Still it moves, Galileo, the world, the universe, the million “>million
million million million miles of observational space;
still expanding, Ed Hubble says, and still
we imagine we are the life and soul, the one sentient hub
of the place. Still we look up, look anew –
of a day to read the weather, of a night to lose ourselves
in the hush that spreads over us, call it
wonderment waiting to be met. A giant tortoise serving
as a griddle for the flat plate of the earth –
not even as children did we fancy there was that.
But Ptolemy we could picture – in our gripping of stars
and planets each to its approved spot
on classroom walls with blue-tack, or in the hoodwink
of the heavens as undeviating before we learned
how Copernicus had run all those circles
in orderly courses about the sun. You, then, never allowed
out again because you dared to let unwelcome truths
in, still Jupiter juggles its moons just as you
saw them, still the dance continues after you’ve gone,
after Newton’s apple hasn’t clocked him
on the head, merely occasioned his notions about gravity,
after Einstein has theorised on what ‘speed’

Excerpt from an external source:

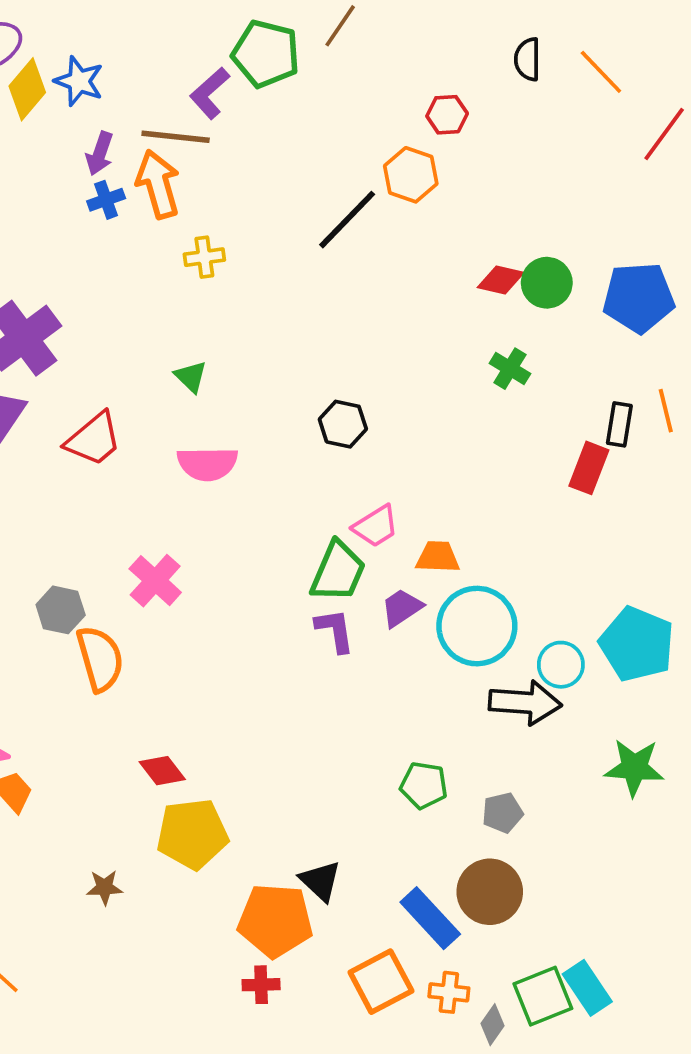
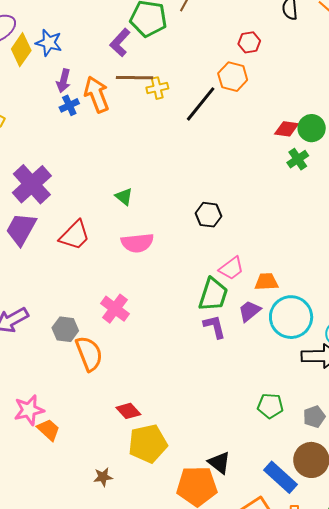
brown line: (176, 137) -> (134, 78), moved
yellow cross: (204, 257) -> (157, 88), moved
green cross: (510, 369) -> (298, 159), moved, turned 30

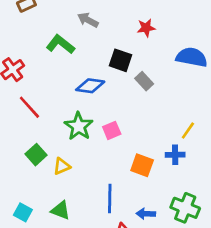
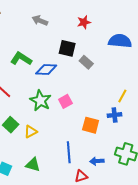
green L-shape: (60, 44) -> (21, 59), moved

can mean and ‘spacetime’ do, after Hawking and co
envisage tying together the job lot, huge
with miniscule, while stirring string theory
into the cosmological pot. Meanwhile, for me, this night
waits to be taken to bed – maybe I’ll dream
the twelve-ton ‘Leviathan of Parsonstown’ I saw today
and whose cooped pine boards painted black
set me thinking of a barrel to beat all barrels, our very own
island’s once-upon-a-time world’s biggest telescope,
how it bulges at the middle as though
it’s gulped a deep draught of space; either way the heavens
shift – admittedly no longer reflected
through our redundant Leviathan’s speculum metal eye –
the sky adheres to its constantly changing order
and that faraway look we feel we inherit or are given to
holds us fervent, tranquil while the weight
of the world and its troubles in our watching seems to lift.

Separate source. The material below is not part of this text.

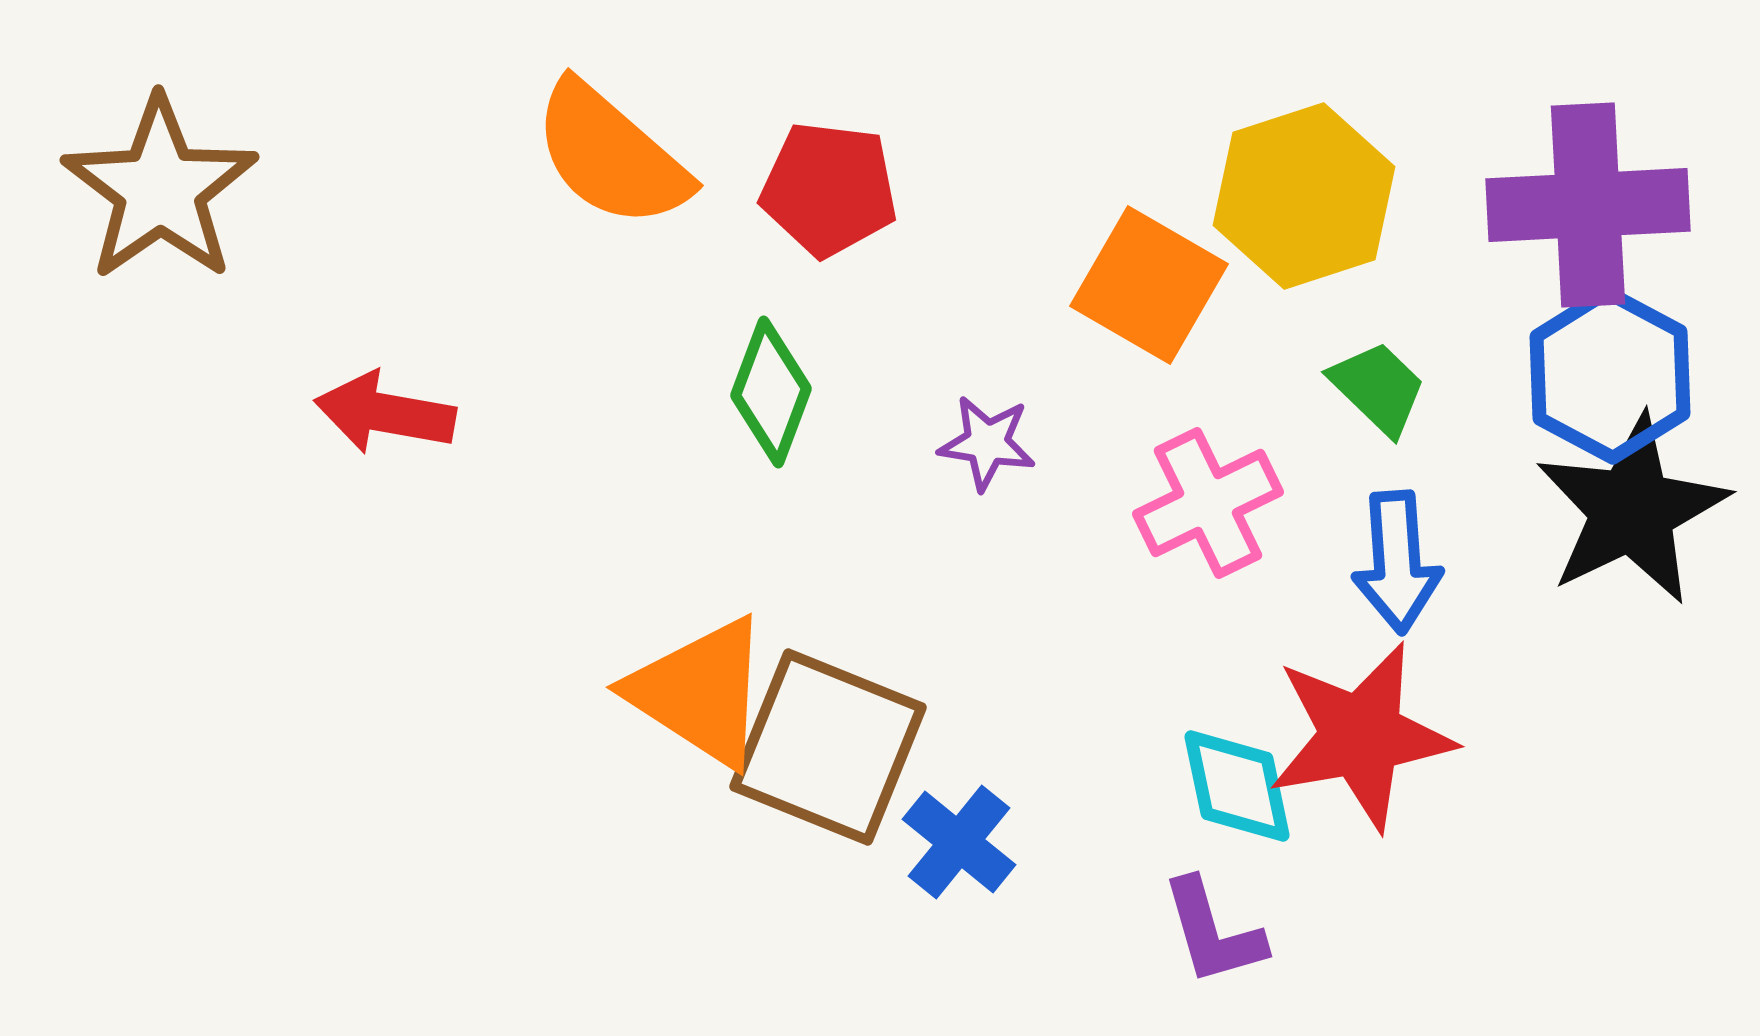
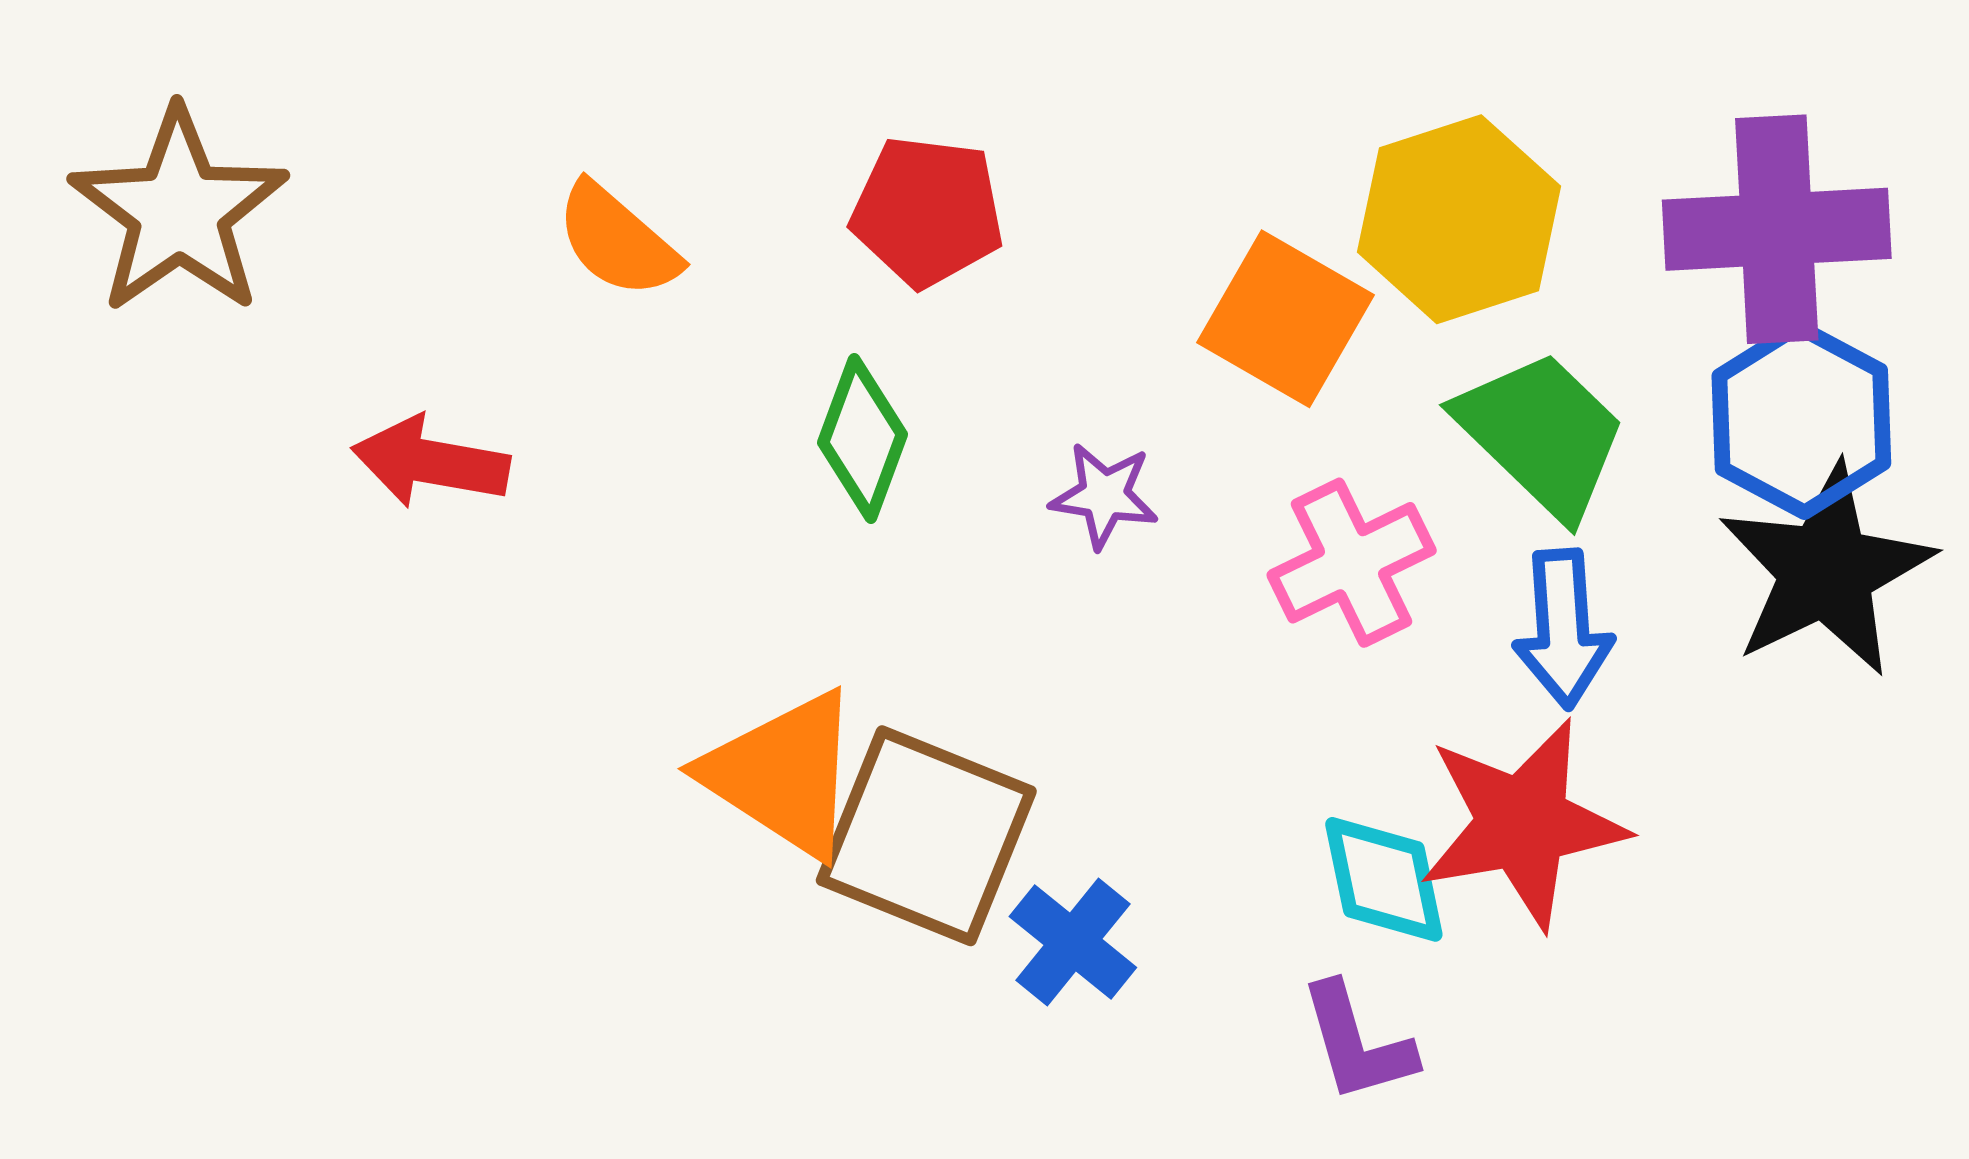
orange semicircle: (611, 155) -> (617, 240), moved, size x0.7
green trapezoid: (1378, 388) -> (1542, 434), size x1.6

(previously published in The Lighter Craft: A Festschrift for Peter Denman)
 
 
The Trails They Leave

The wasp, the honeybee, investigators of leaves
and flower heads, all riffle and proboscis,
translating everything they take into their own
sustenance, are prescribed in this, survival
an instinct, not a concern, but the trails they leave,
the flightlines they weave, make for ghosts
we would trace, if we could, back through the air,
much as we would trace the calls of birds
and beasts, the growths of trees, the sunbeams,
evaporations of rivers and seas, the world
in its raptures and griefs, the spirals it perpetuates –
as so many spins, so many wheels, spooled
back to us through the twists and turns
of the thoughts by which we find them sensible.
 
 
Patrick Deeley is a native of County Galway in the west of Ireland. His poems have appeared widely in literary outlets over many years and been translated to French, Italian and other languages. His most recent awards include The Dermot Healy International Poetry Award. Groundswell: New and Selected Poems, the latest of his six collections with Dedalus Press, was published in 2013. He has also written fiction for younger readers, and his memoir, The Hurley-Maker’s Son, is due for publication next year.